Antes de hablar —o escribir— sobre el concierto que Christina Aguilera dio la noche del martes 17 de marzo en el Palacio de los Deportes, hay que tomar un respiro; un respiro largo y profundo.
No porque sea necesario un torrente de voz para hablar de una grandeza interpretativa que sólo afloró por instantes, sino por la necesidad de tomar aire y poner en orden las ideas y dar el peso necesario tanto a la decepción como a los puntos que pueden resaltarse de este espectáculo.
El regreso de Christina Aguilera a la CDMX: un ejercicio irregular
El regreso de Christina Aguilera a la CDMX, donde históricamente ha sido recibida con fervor, terminó por convertirse en un ejercicio irregular, sostenido más por la memoria colectiva de sus fans incondicional, que fluctuaban entre los 30 y pasaditos los 40 años, que por lo que realmente ocurrió sobre el escenario.
El concierto, anunciado para las 8:00 de la noche, comenzó pasadas las 9:00. Un retraso que no sorprendió del todo, ya que entre los fans mejor informados circulaba desde horas antes que la cantante aterrizaría en el aeropuerto de Toluca precisamente a las 20:00 horas.
El público, paciente y entregado, sorteó el tráfico y las aglomeraciones características de la capital del país y asumió la espera como parte del ritual.

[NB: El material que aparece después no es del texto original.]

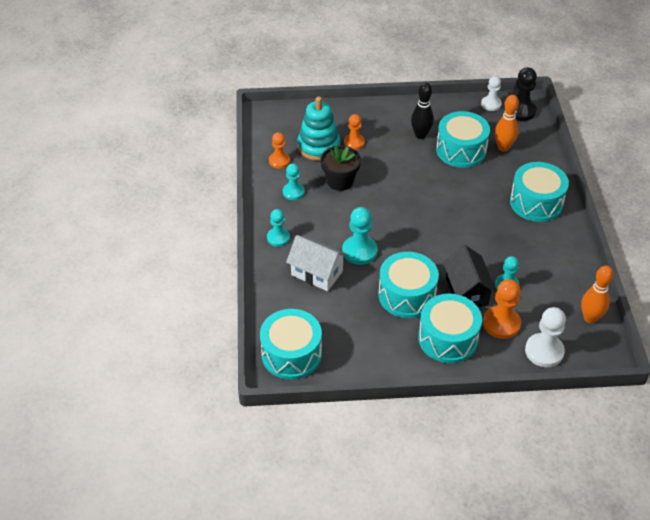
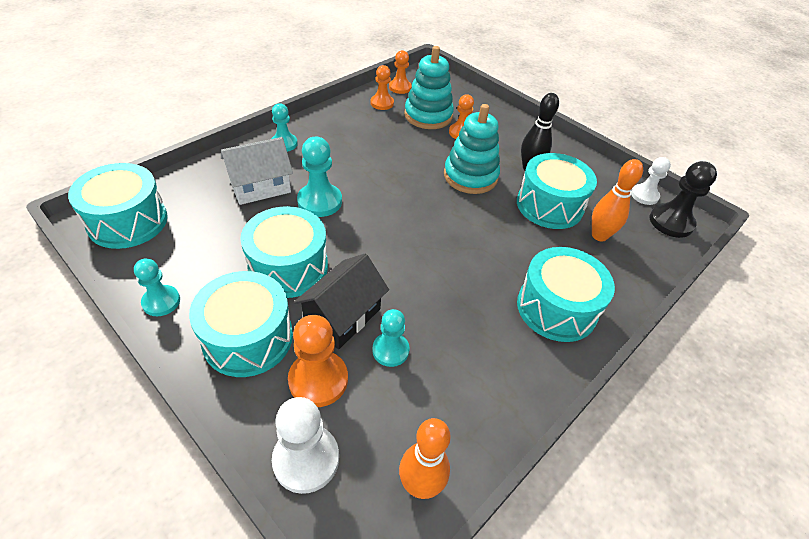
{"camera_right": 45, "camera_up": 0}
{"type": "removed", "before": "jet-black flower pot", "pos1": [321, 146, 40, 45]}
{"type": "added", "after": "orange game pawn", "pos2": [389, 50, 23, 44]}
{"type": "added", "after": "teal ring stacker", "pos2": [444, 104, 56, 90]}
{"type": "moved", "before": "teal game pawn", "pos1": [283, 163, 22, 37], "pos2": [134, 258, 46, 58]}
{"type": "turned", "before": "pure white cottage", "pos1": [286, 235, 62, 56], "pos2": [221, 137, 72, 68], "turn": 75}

Lo que nadie esperaba era la naturaleza fragmentada del espectáculo; el rompecabezas que entre los asistentes ayudaron a armar con la oferta limitada que puso la cantante.
Así se vivió el concierto de Christina Aguilera en el Palacio de los Deportes
El setlist del concierto de Christina Aguilera, conformado por 18 temas (que no canciones), funcionó más como una sucesión de esbozos que como interpretaciones completas. Ningono fue ejecutado de principio a fin.
Christina dosificó su presencia, apoyada de manera constante por sus coristas y por pistas pregrabadas que, en más de un momento, dejaron al descubierto un lipsync desfasado, particularmente en los temas en español.
La artista que alguna vez conquistó América Latina con ese repertorio sigue sin dominarlo. No habla el idioma, no recuerda las letras, pero quizá lo que salva este punto es que, con medida maestría, imprimió coloratura y adornos que dieron pie a las ovaciones.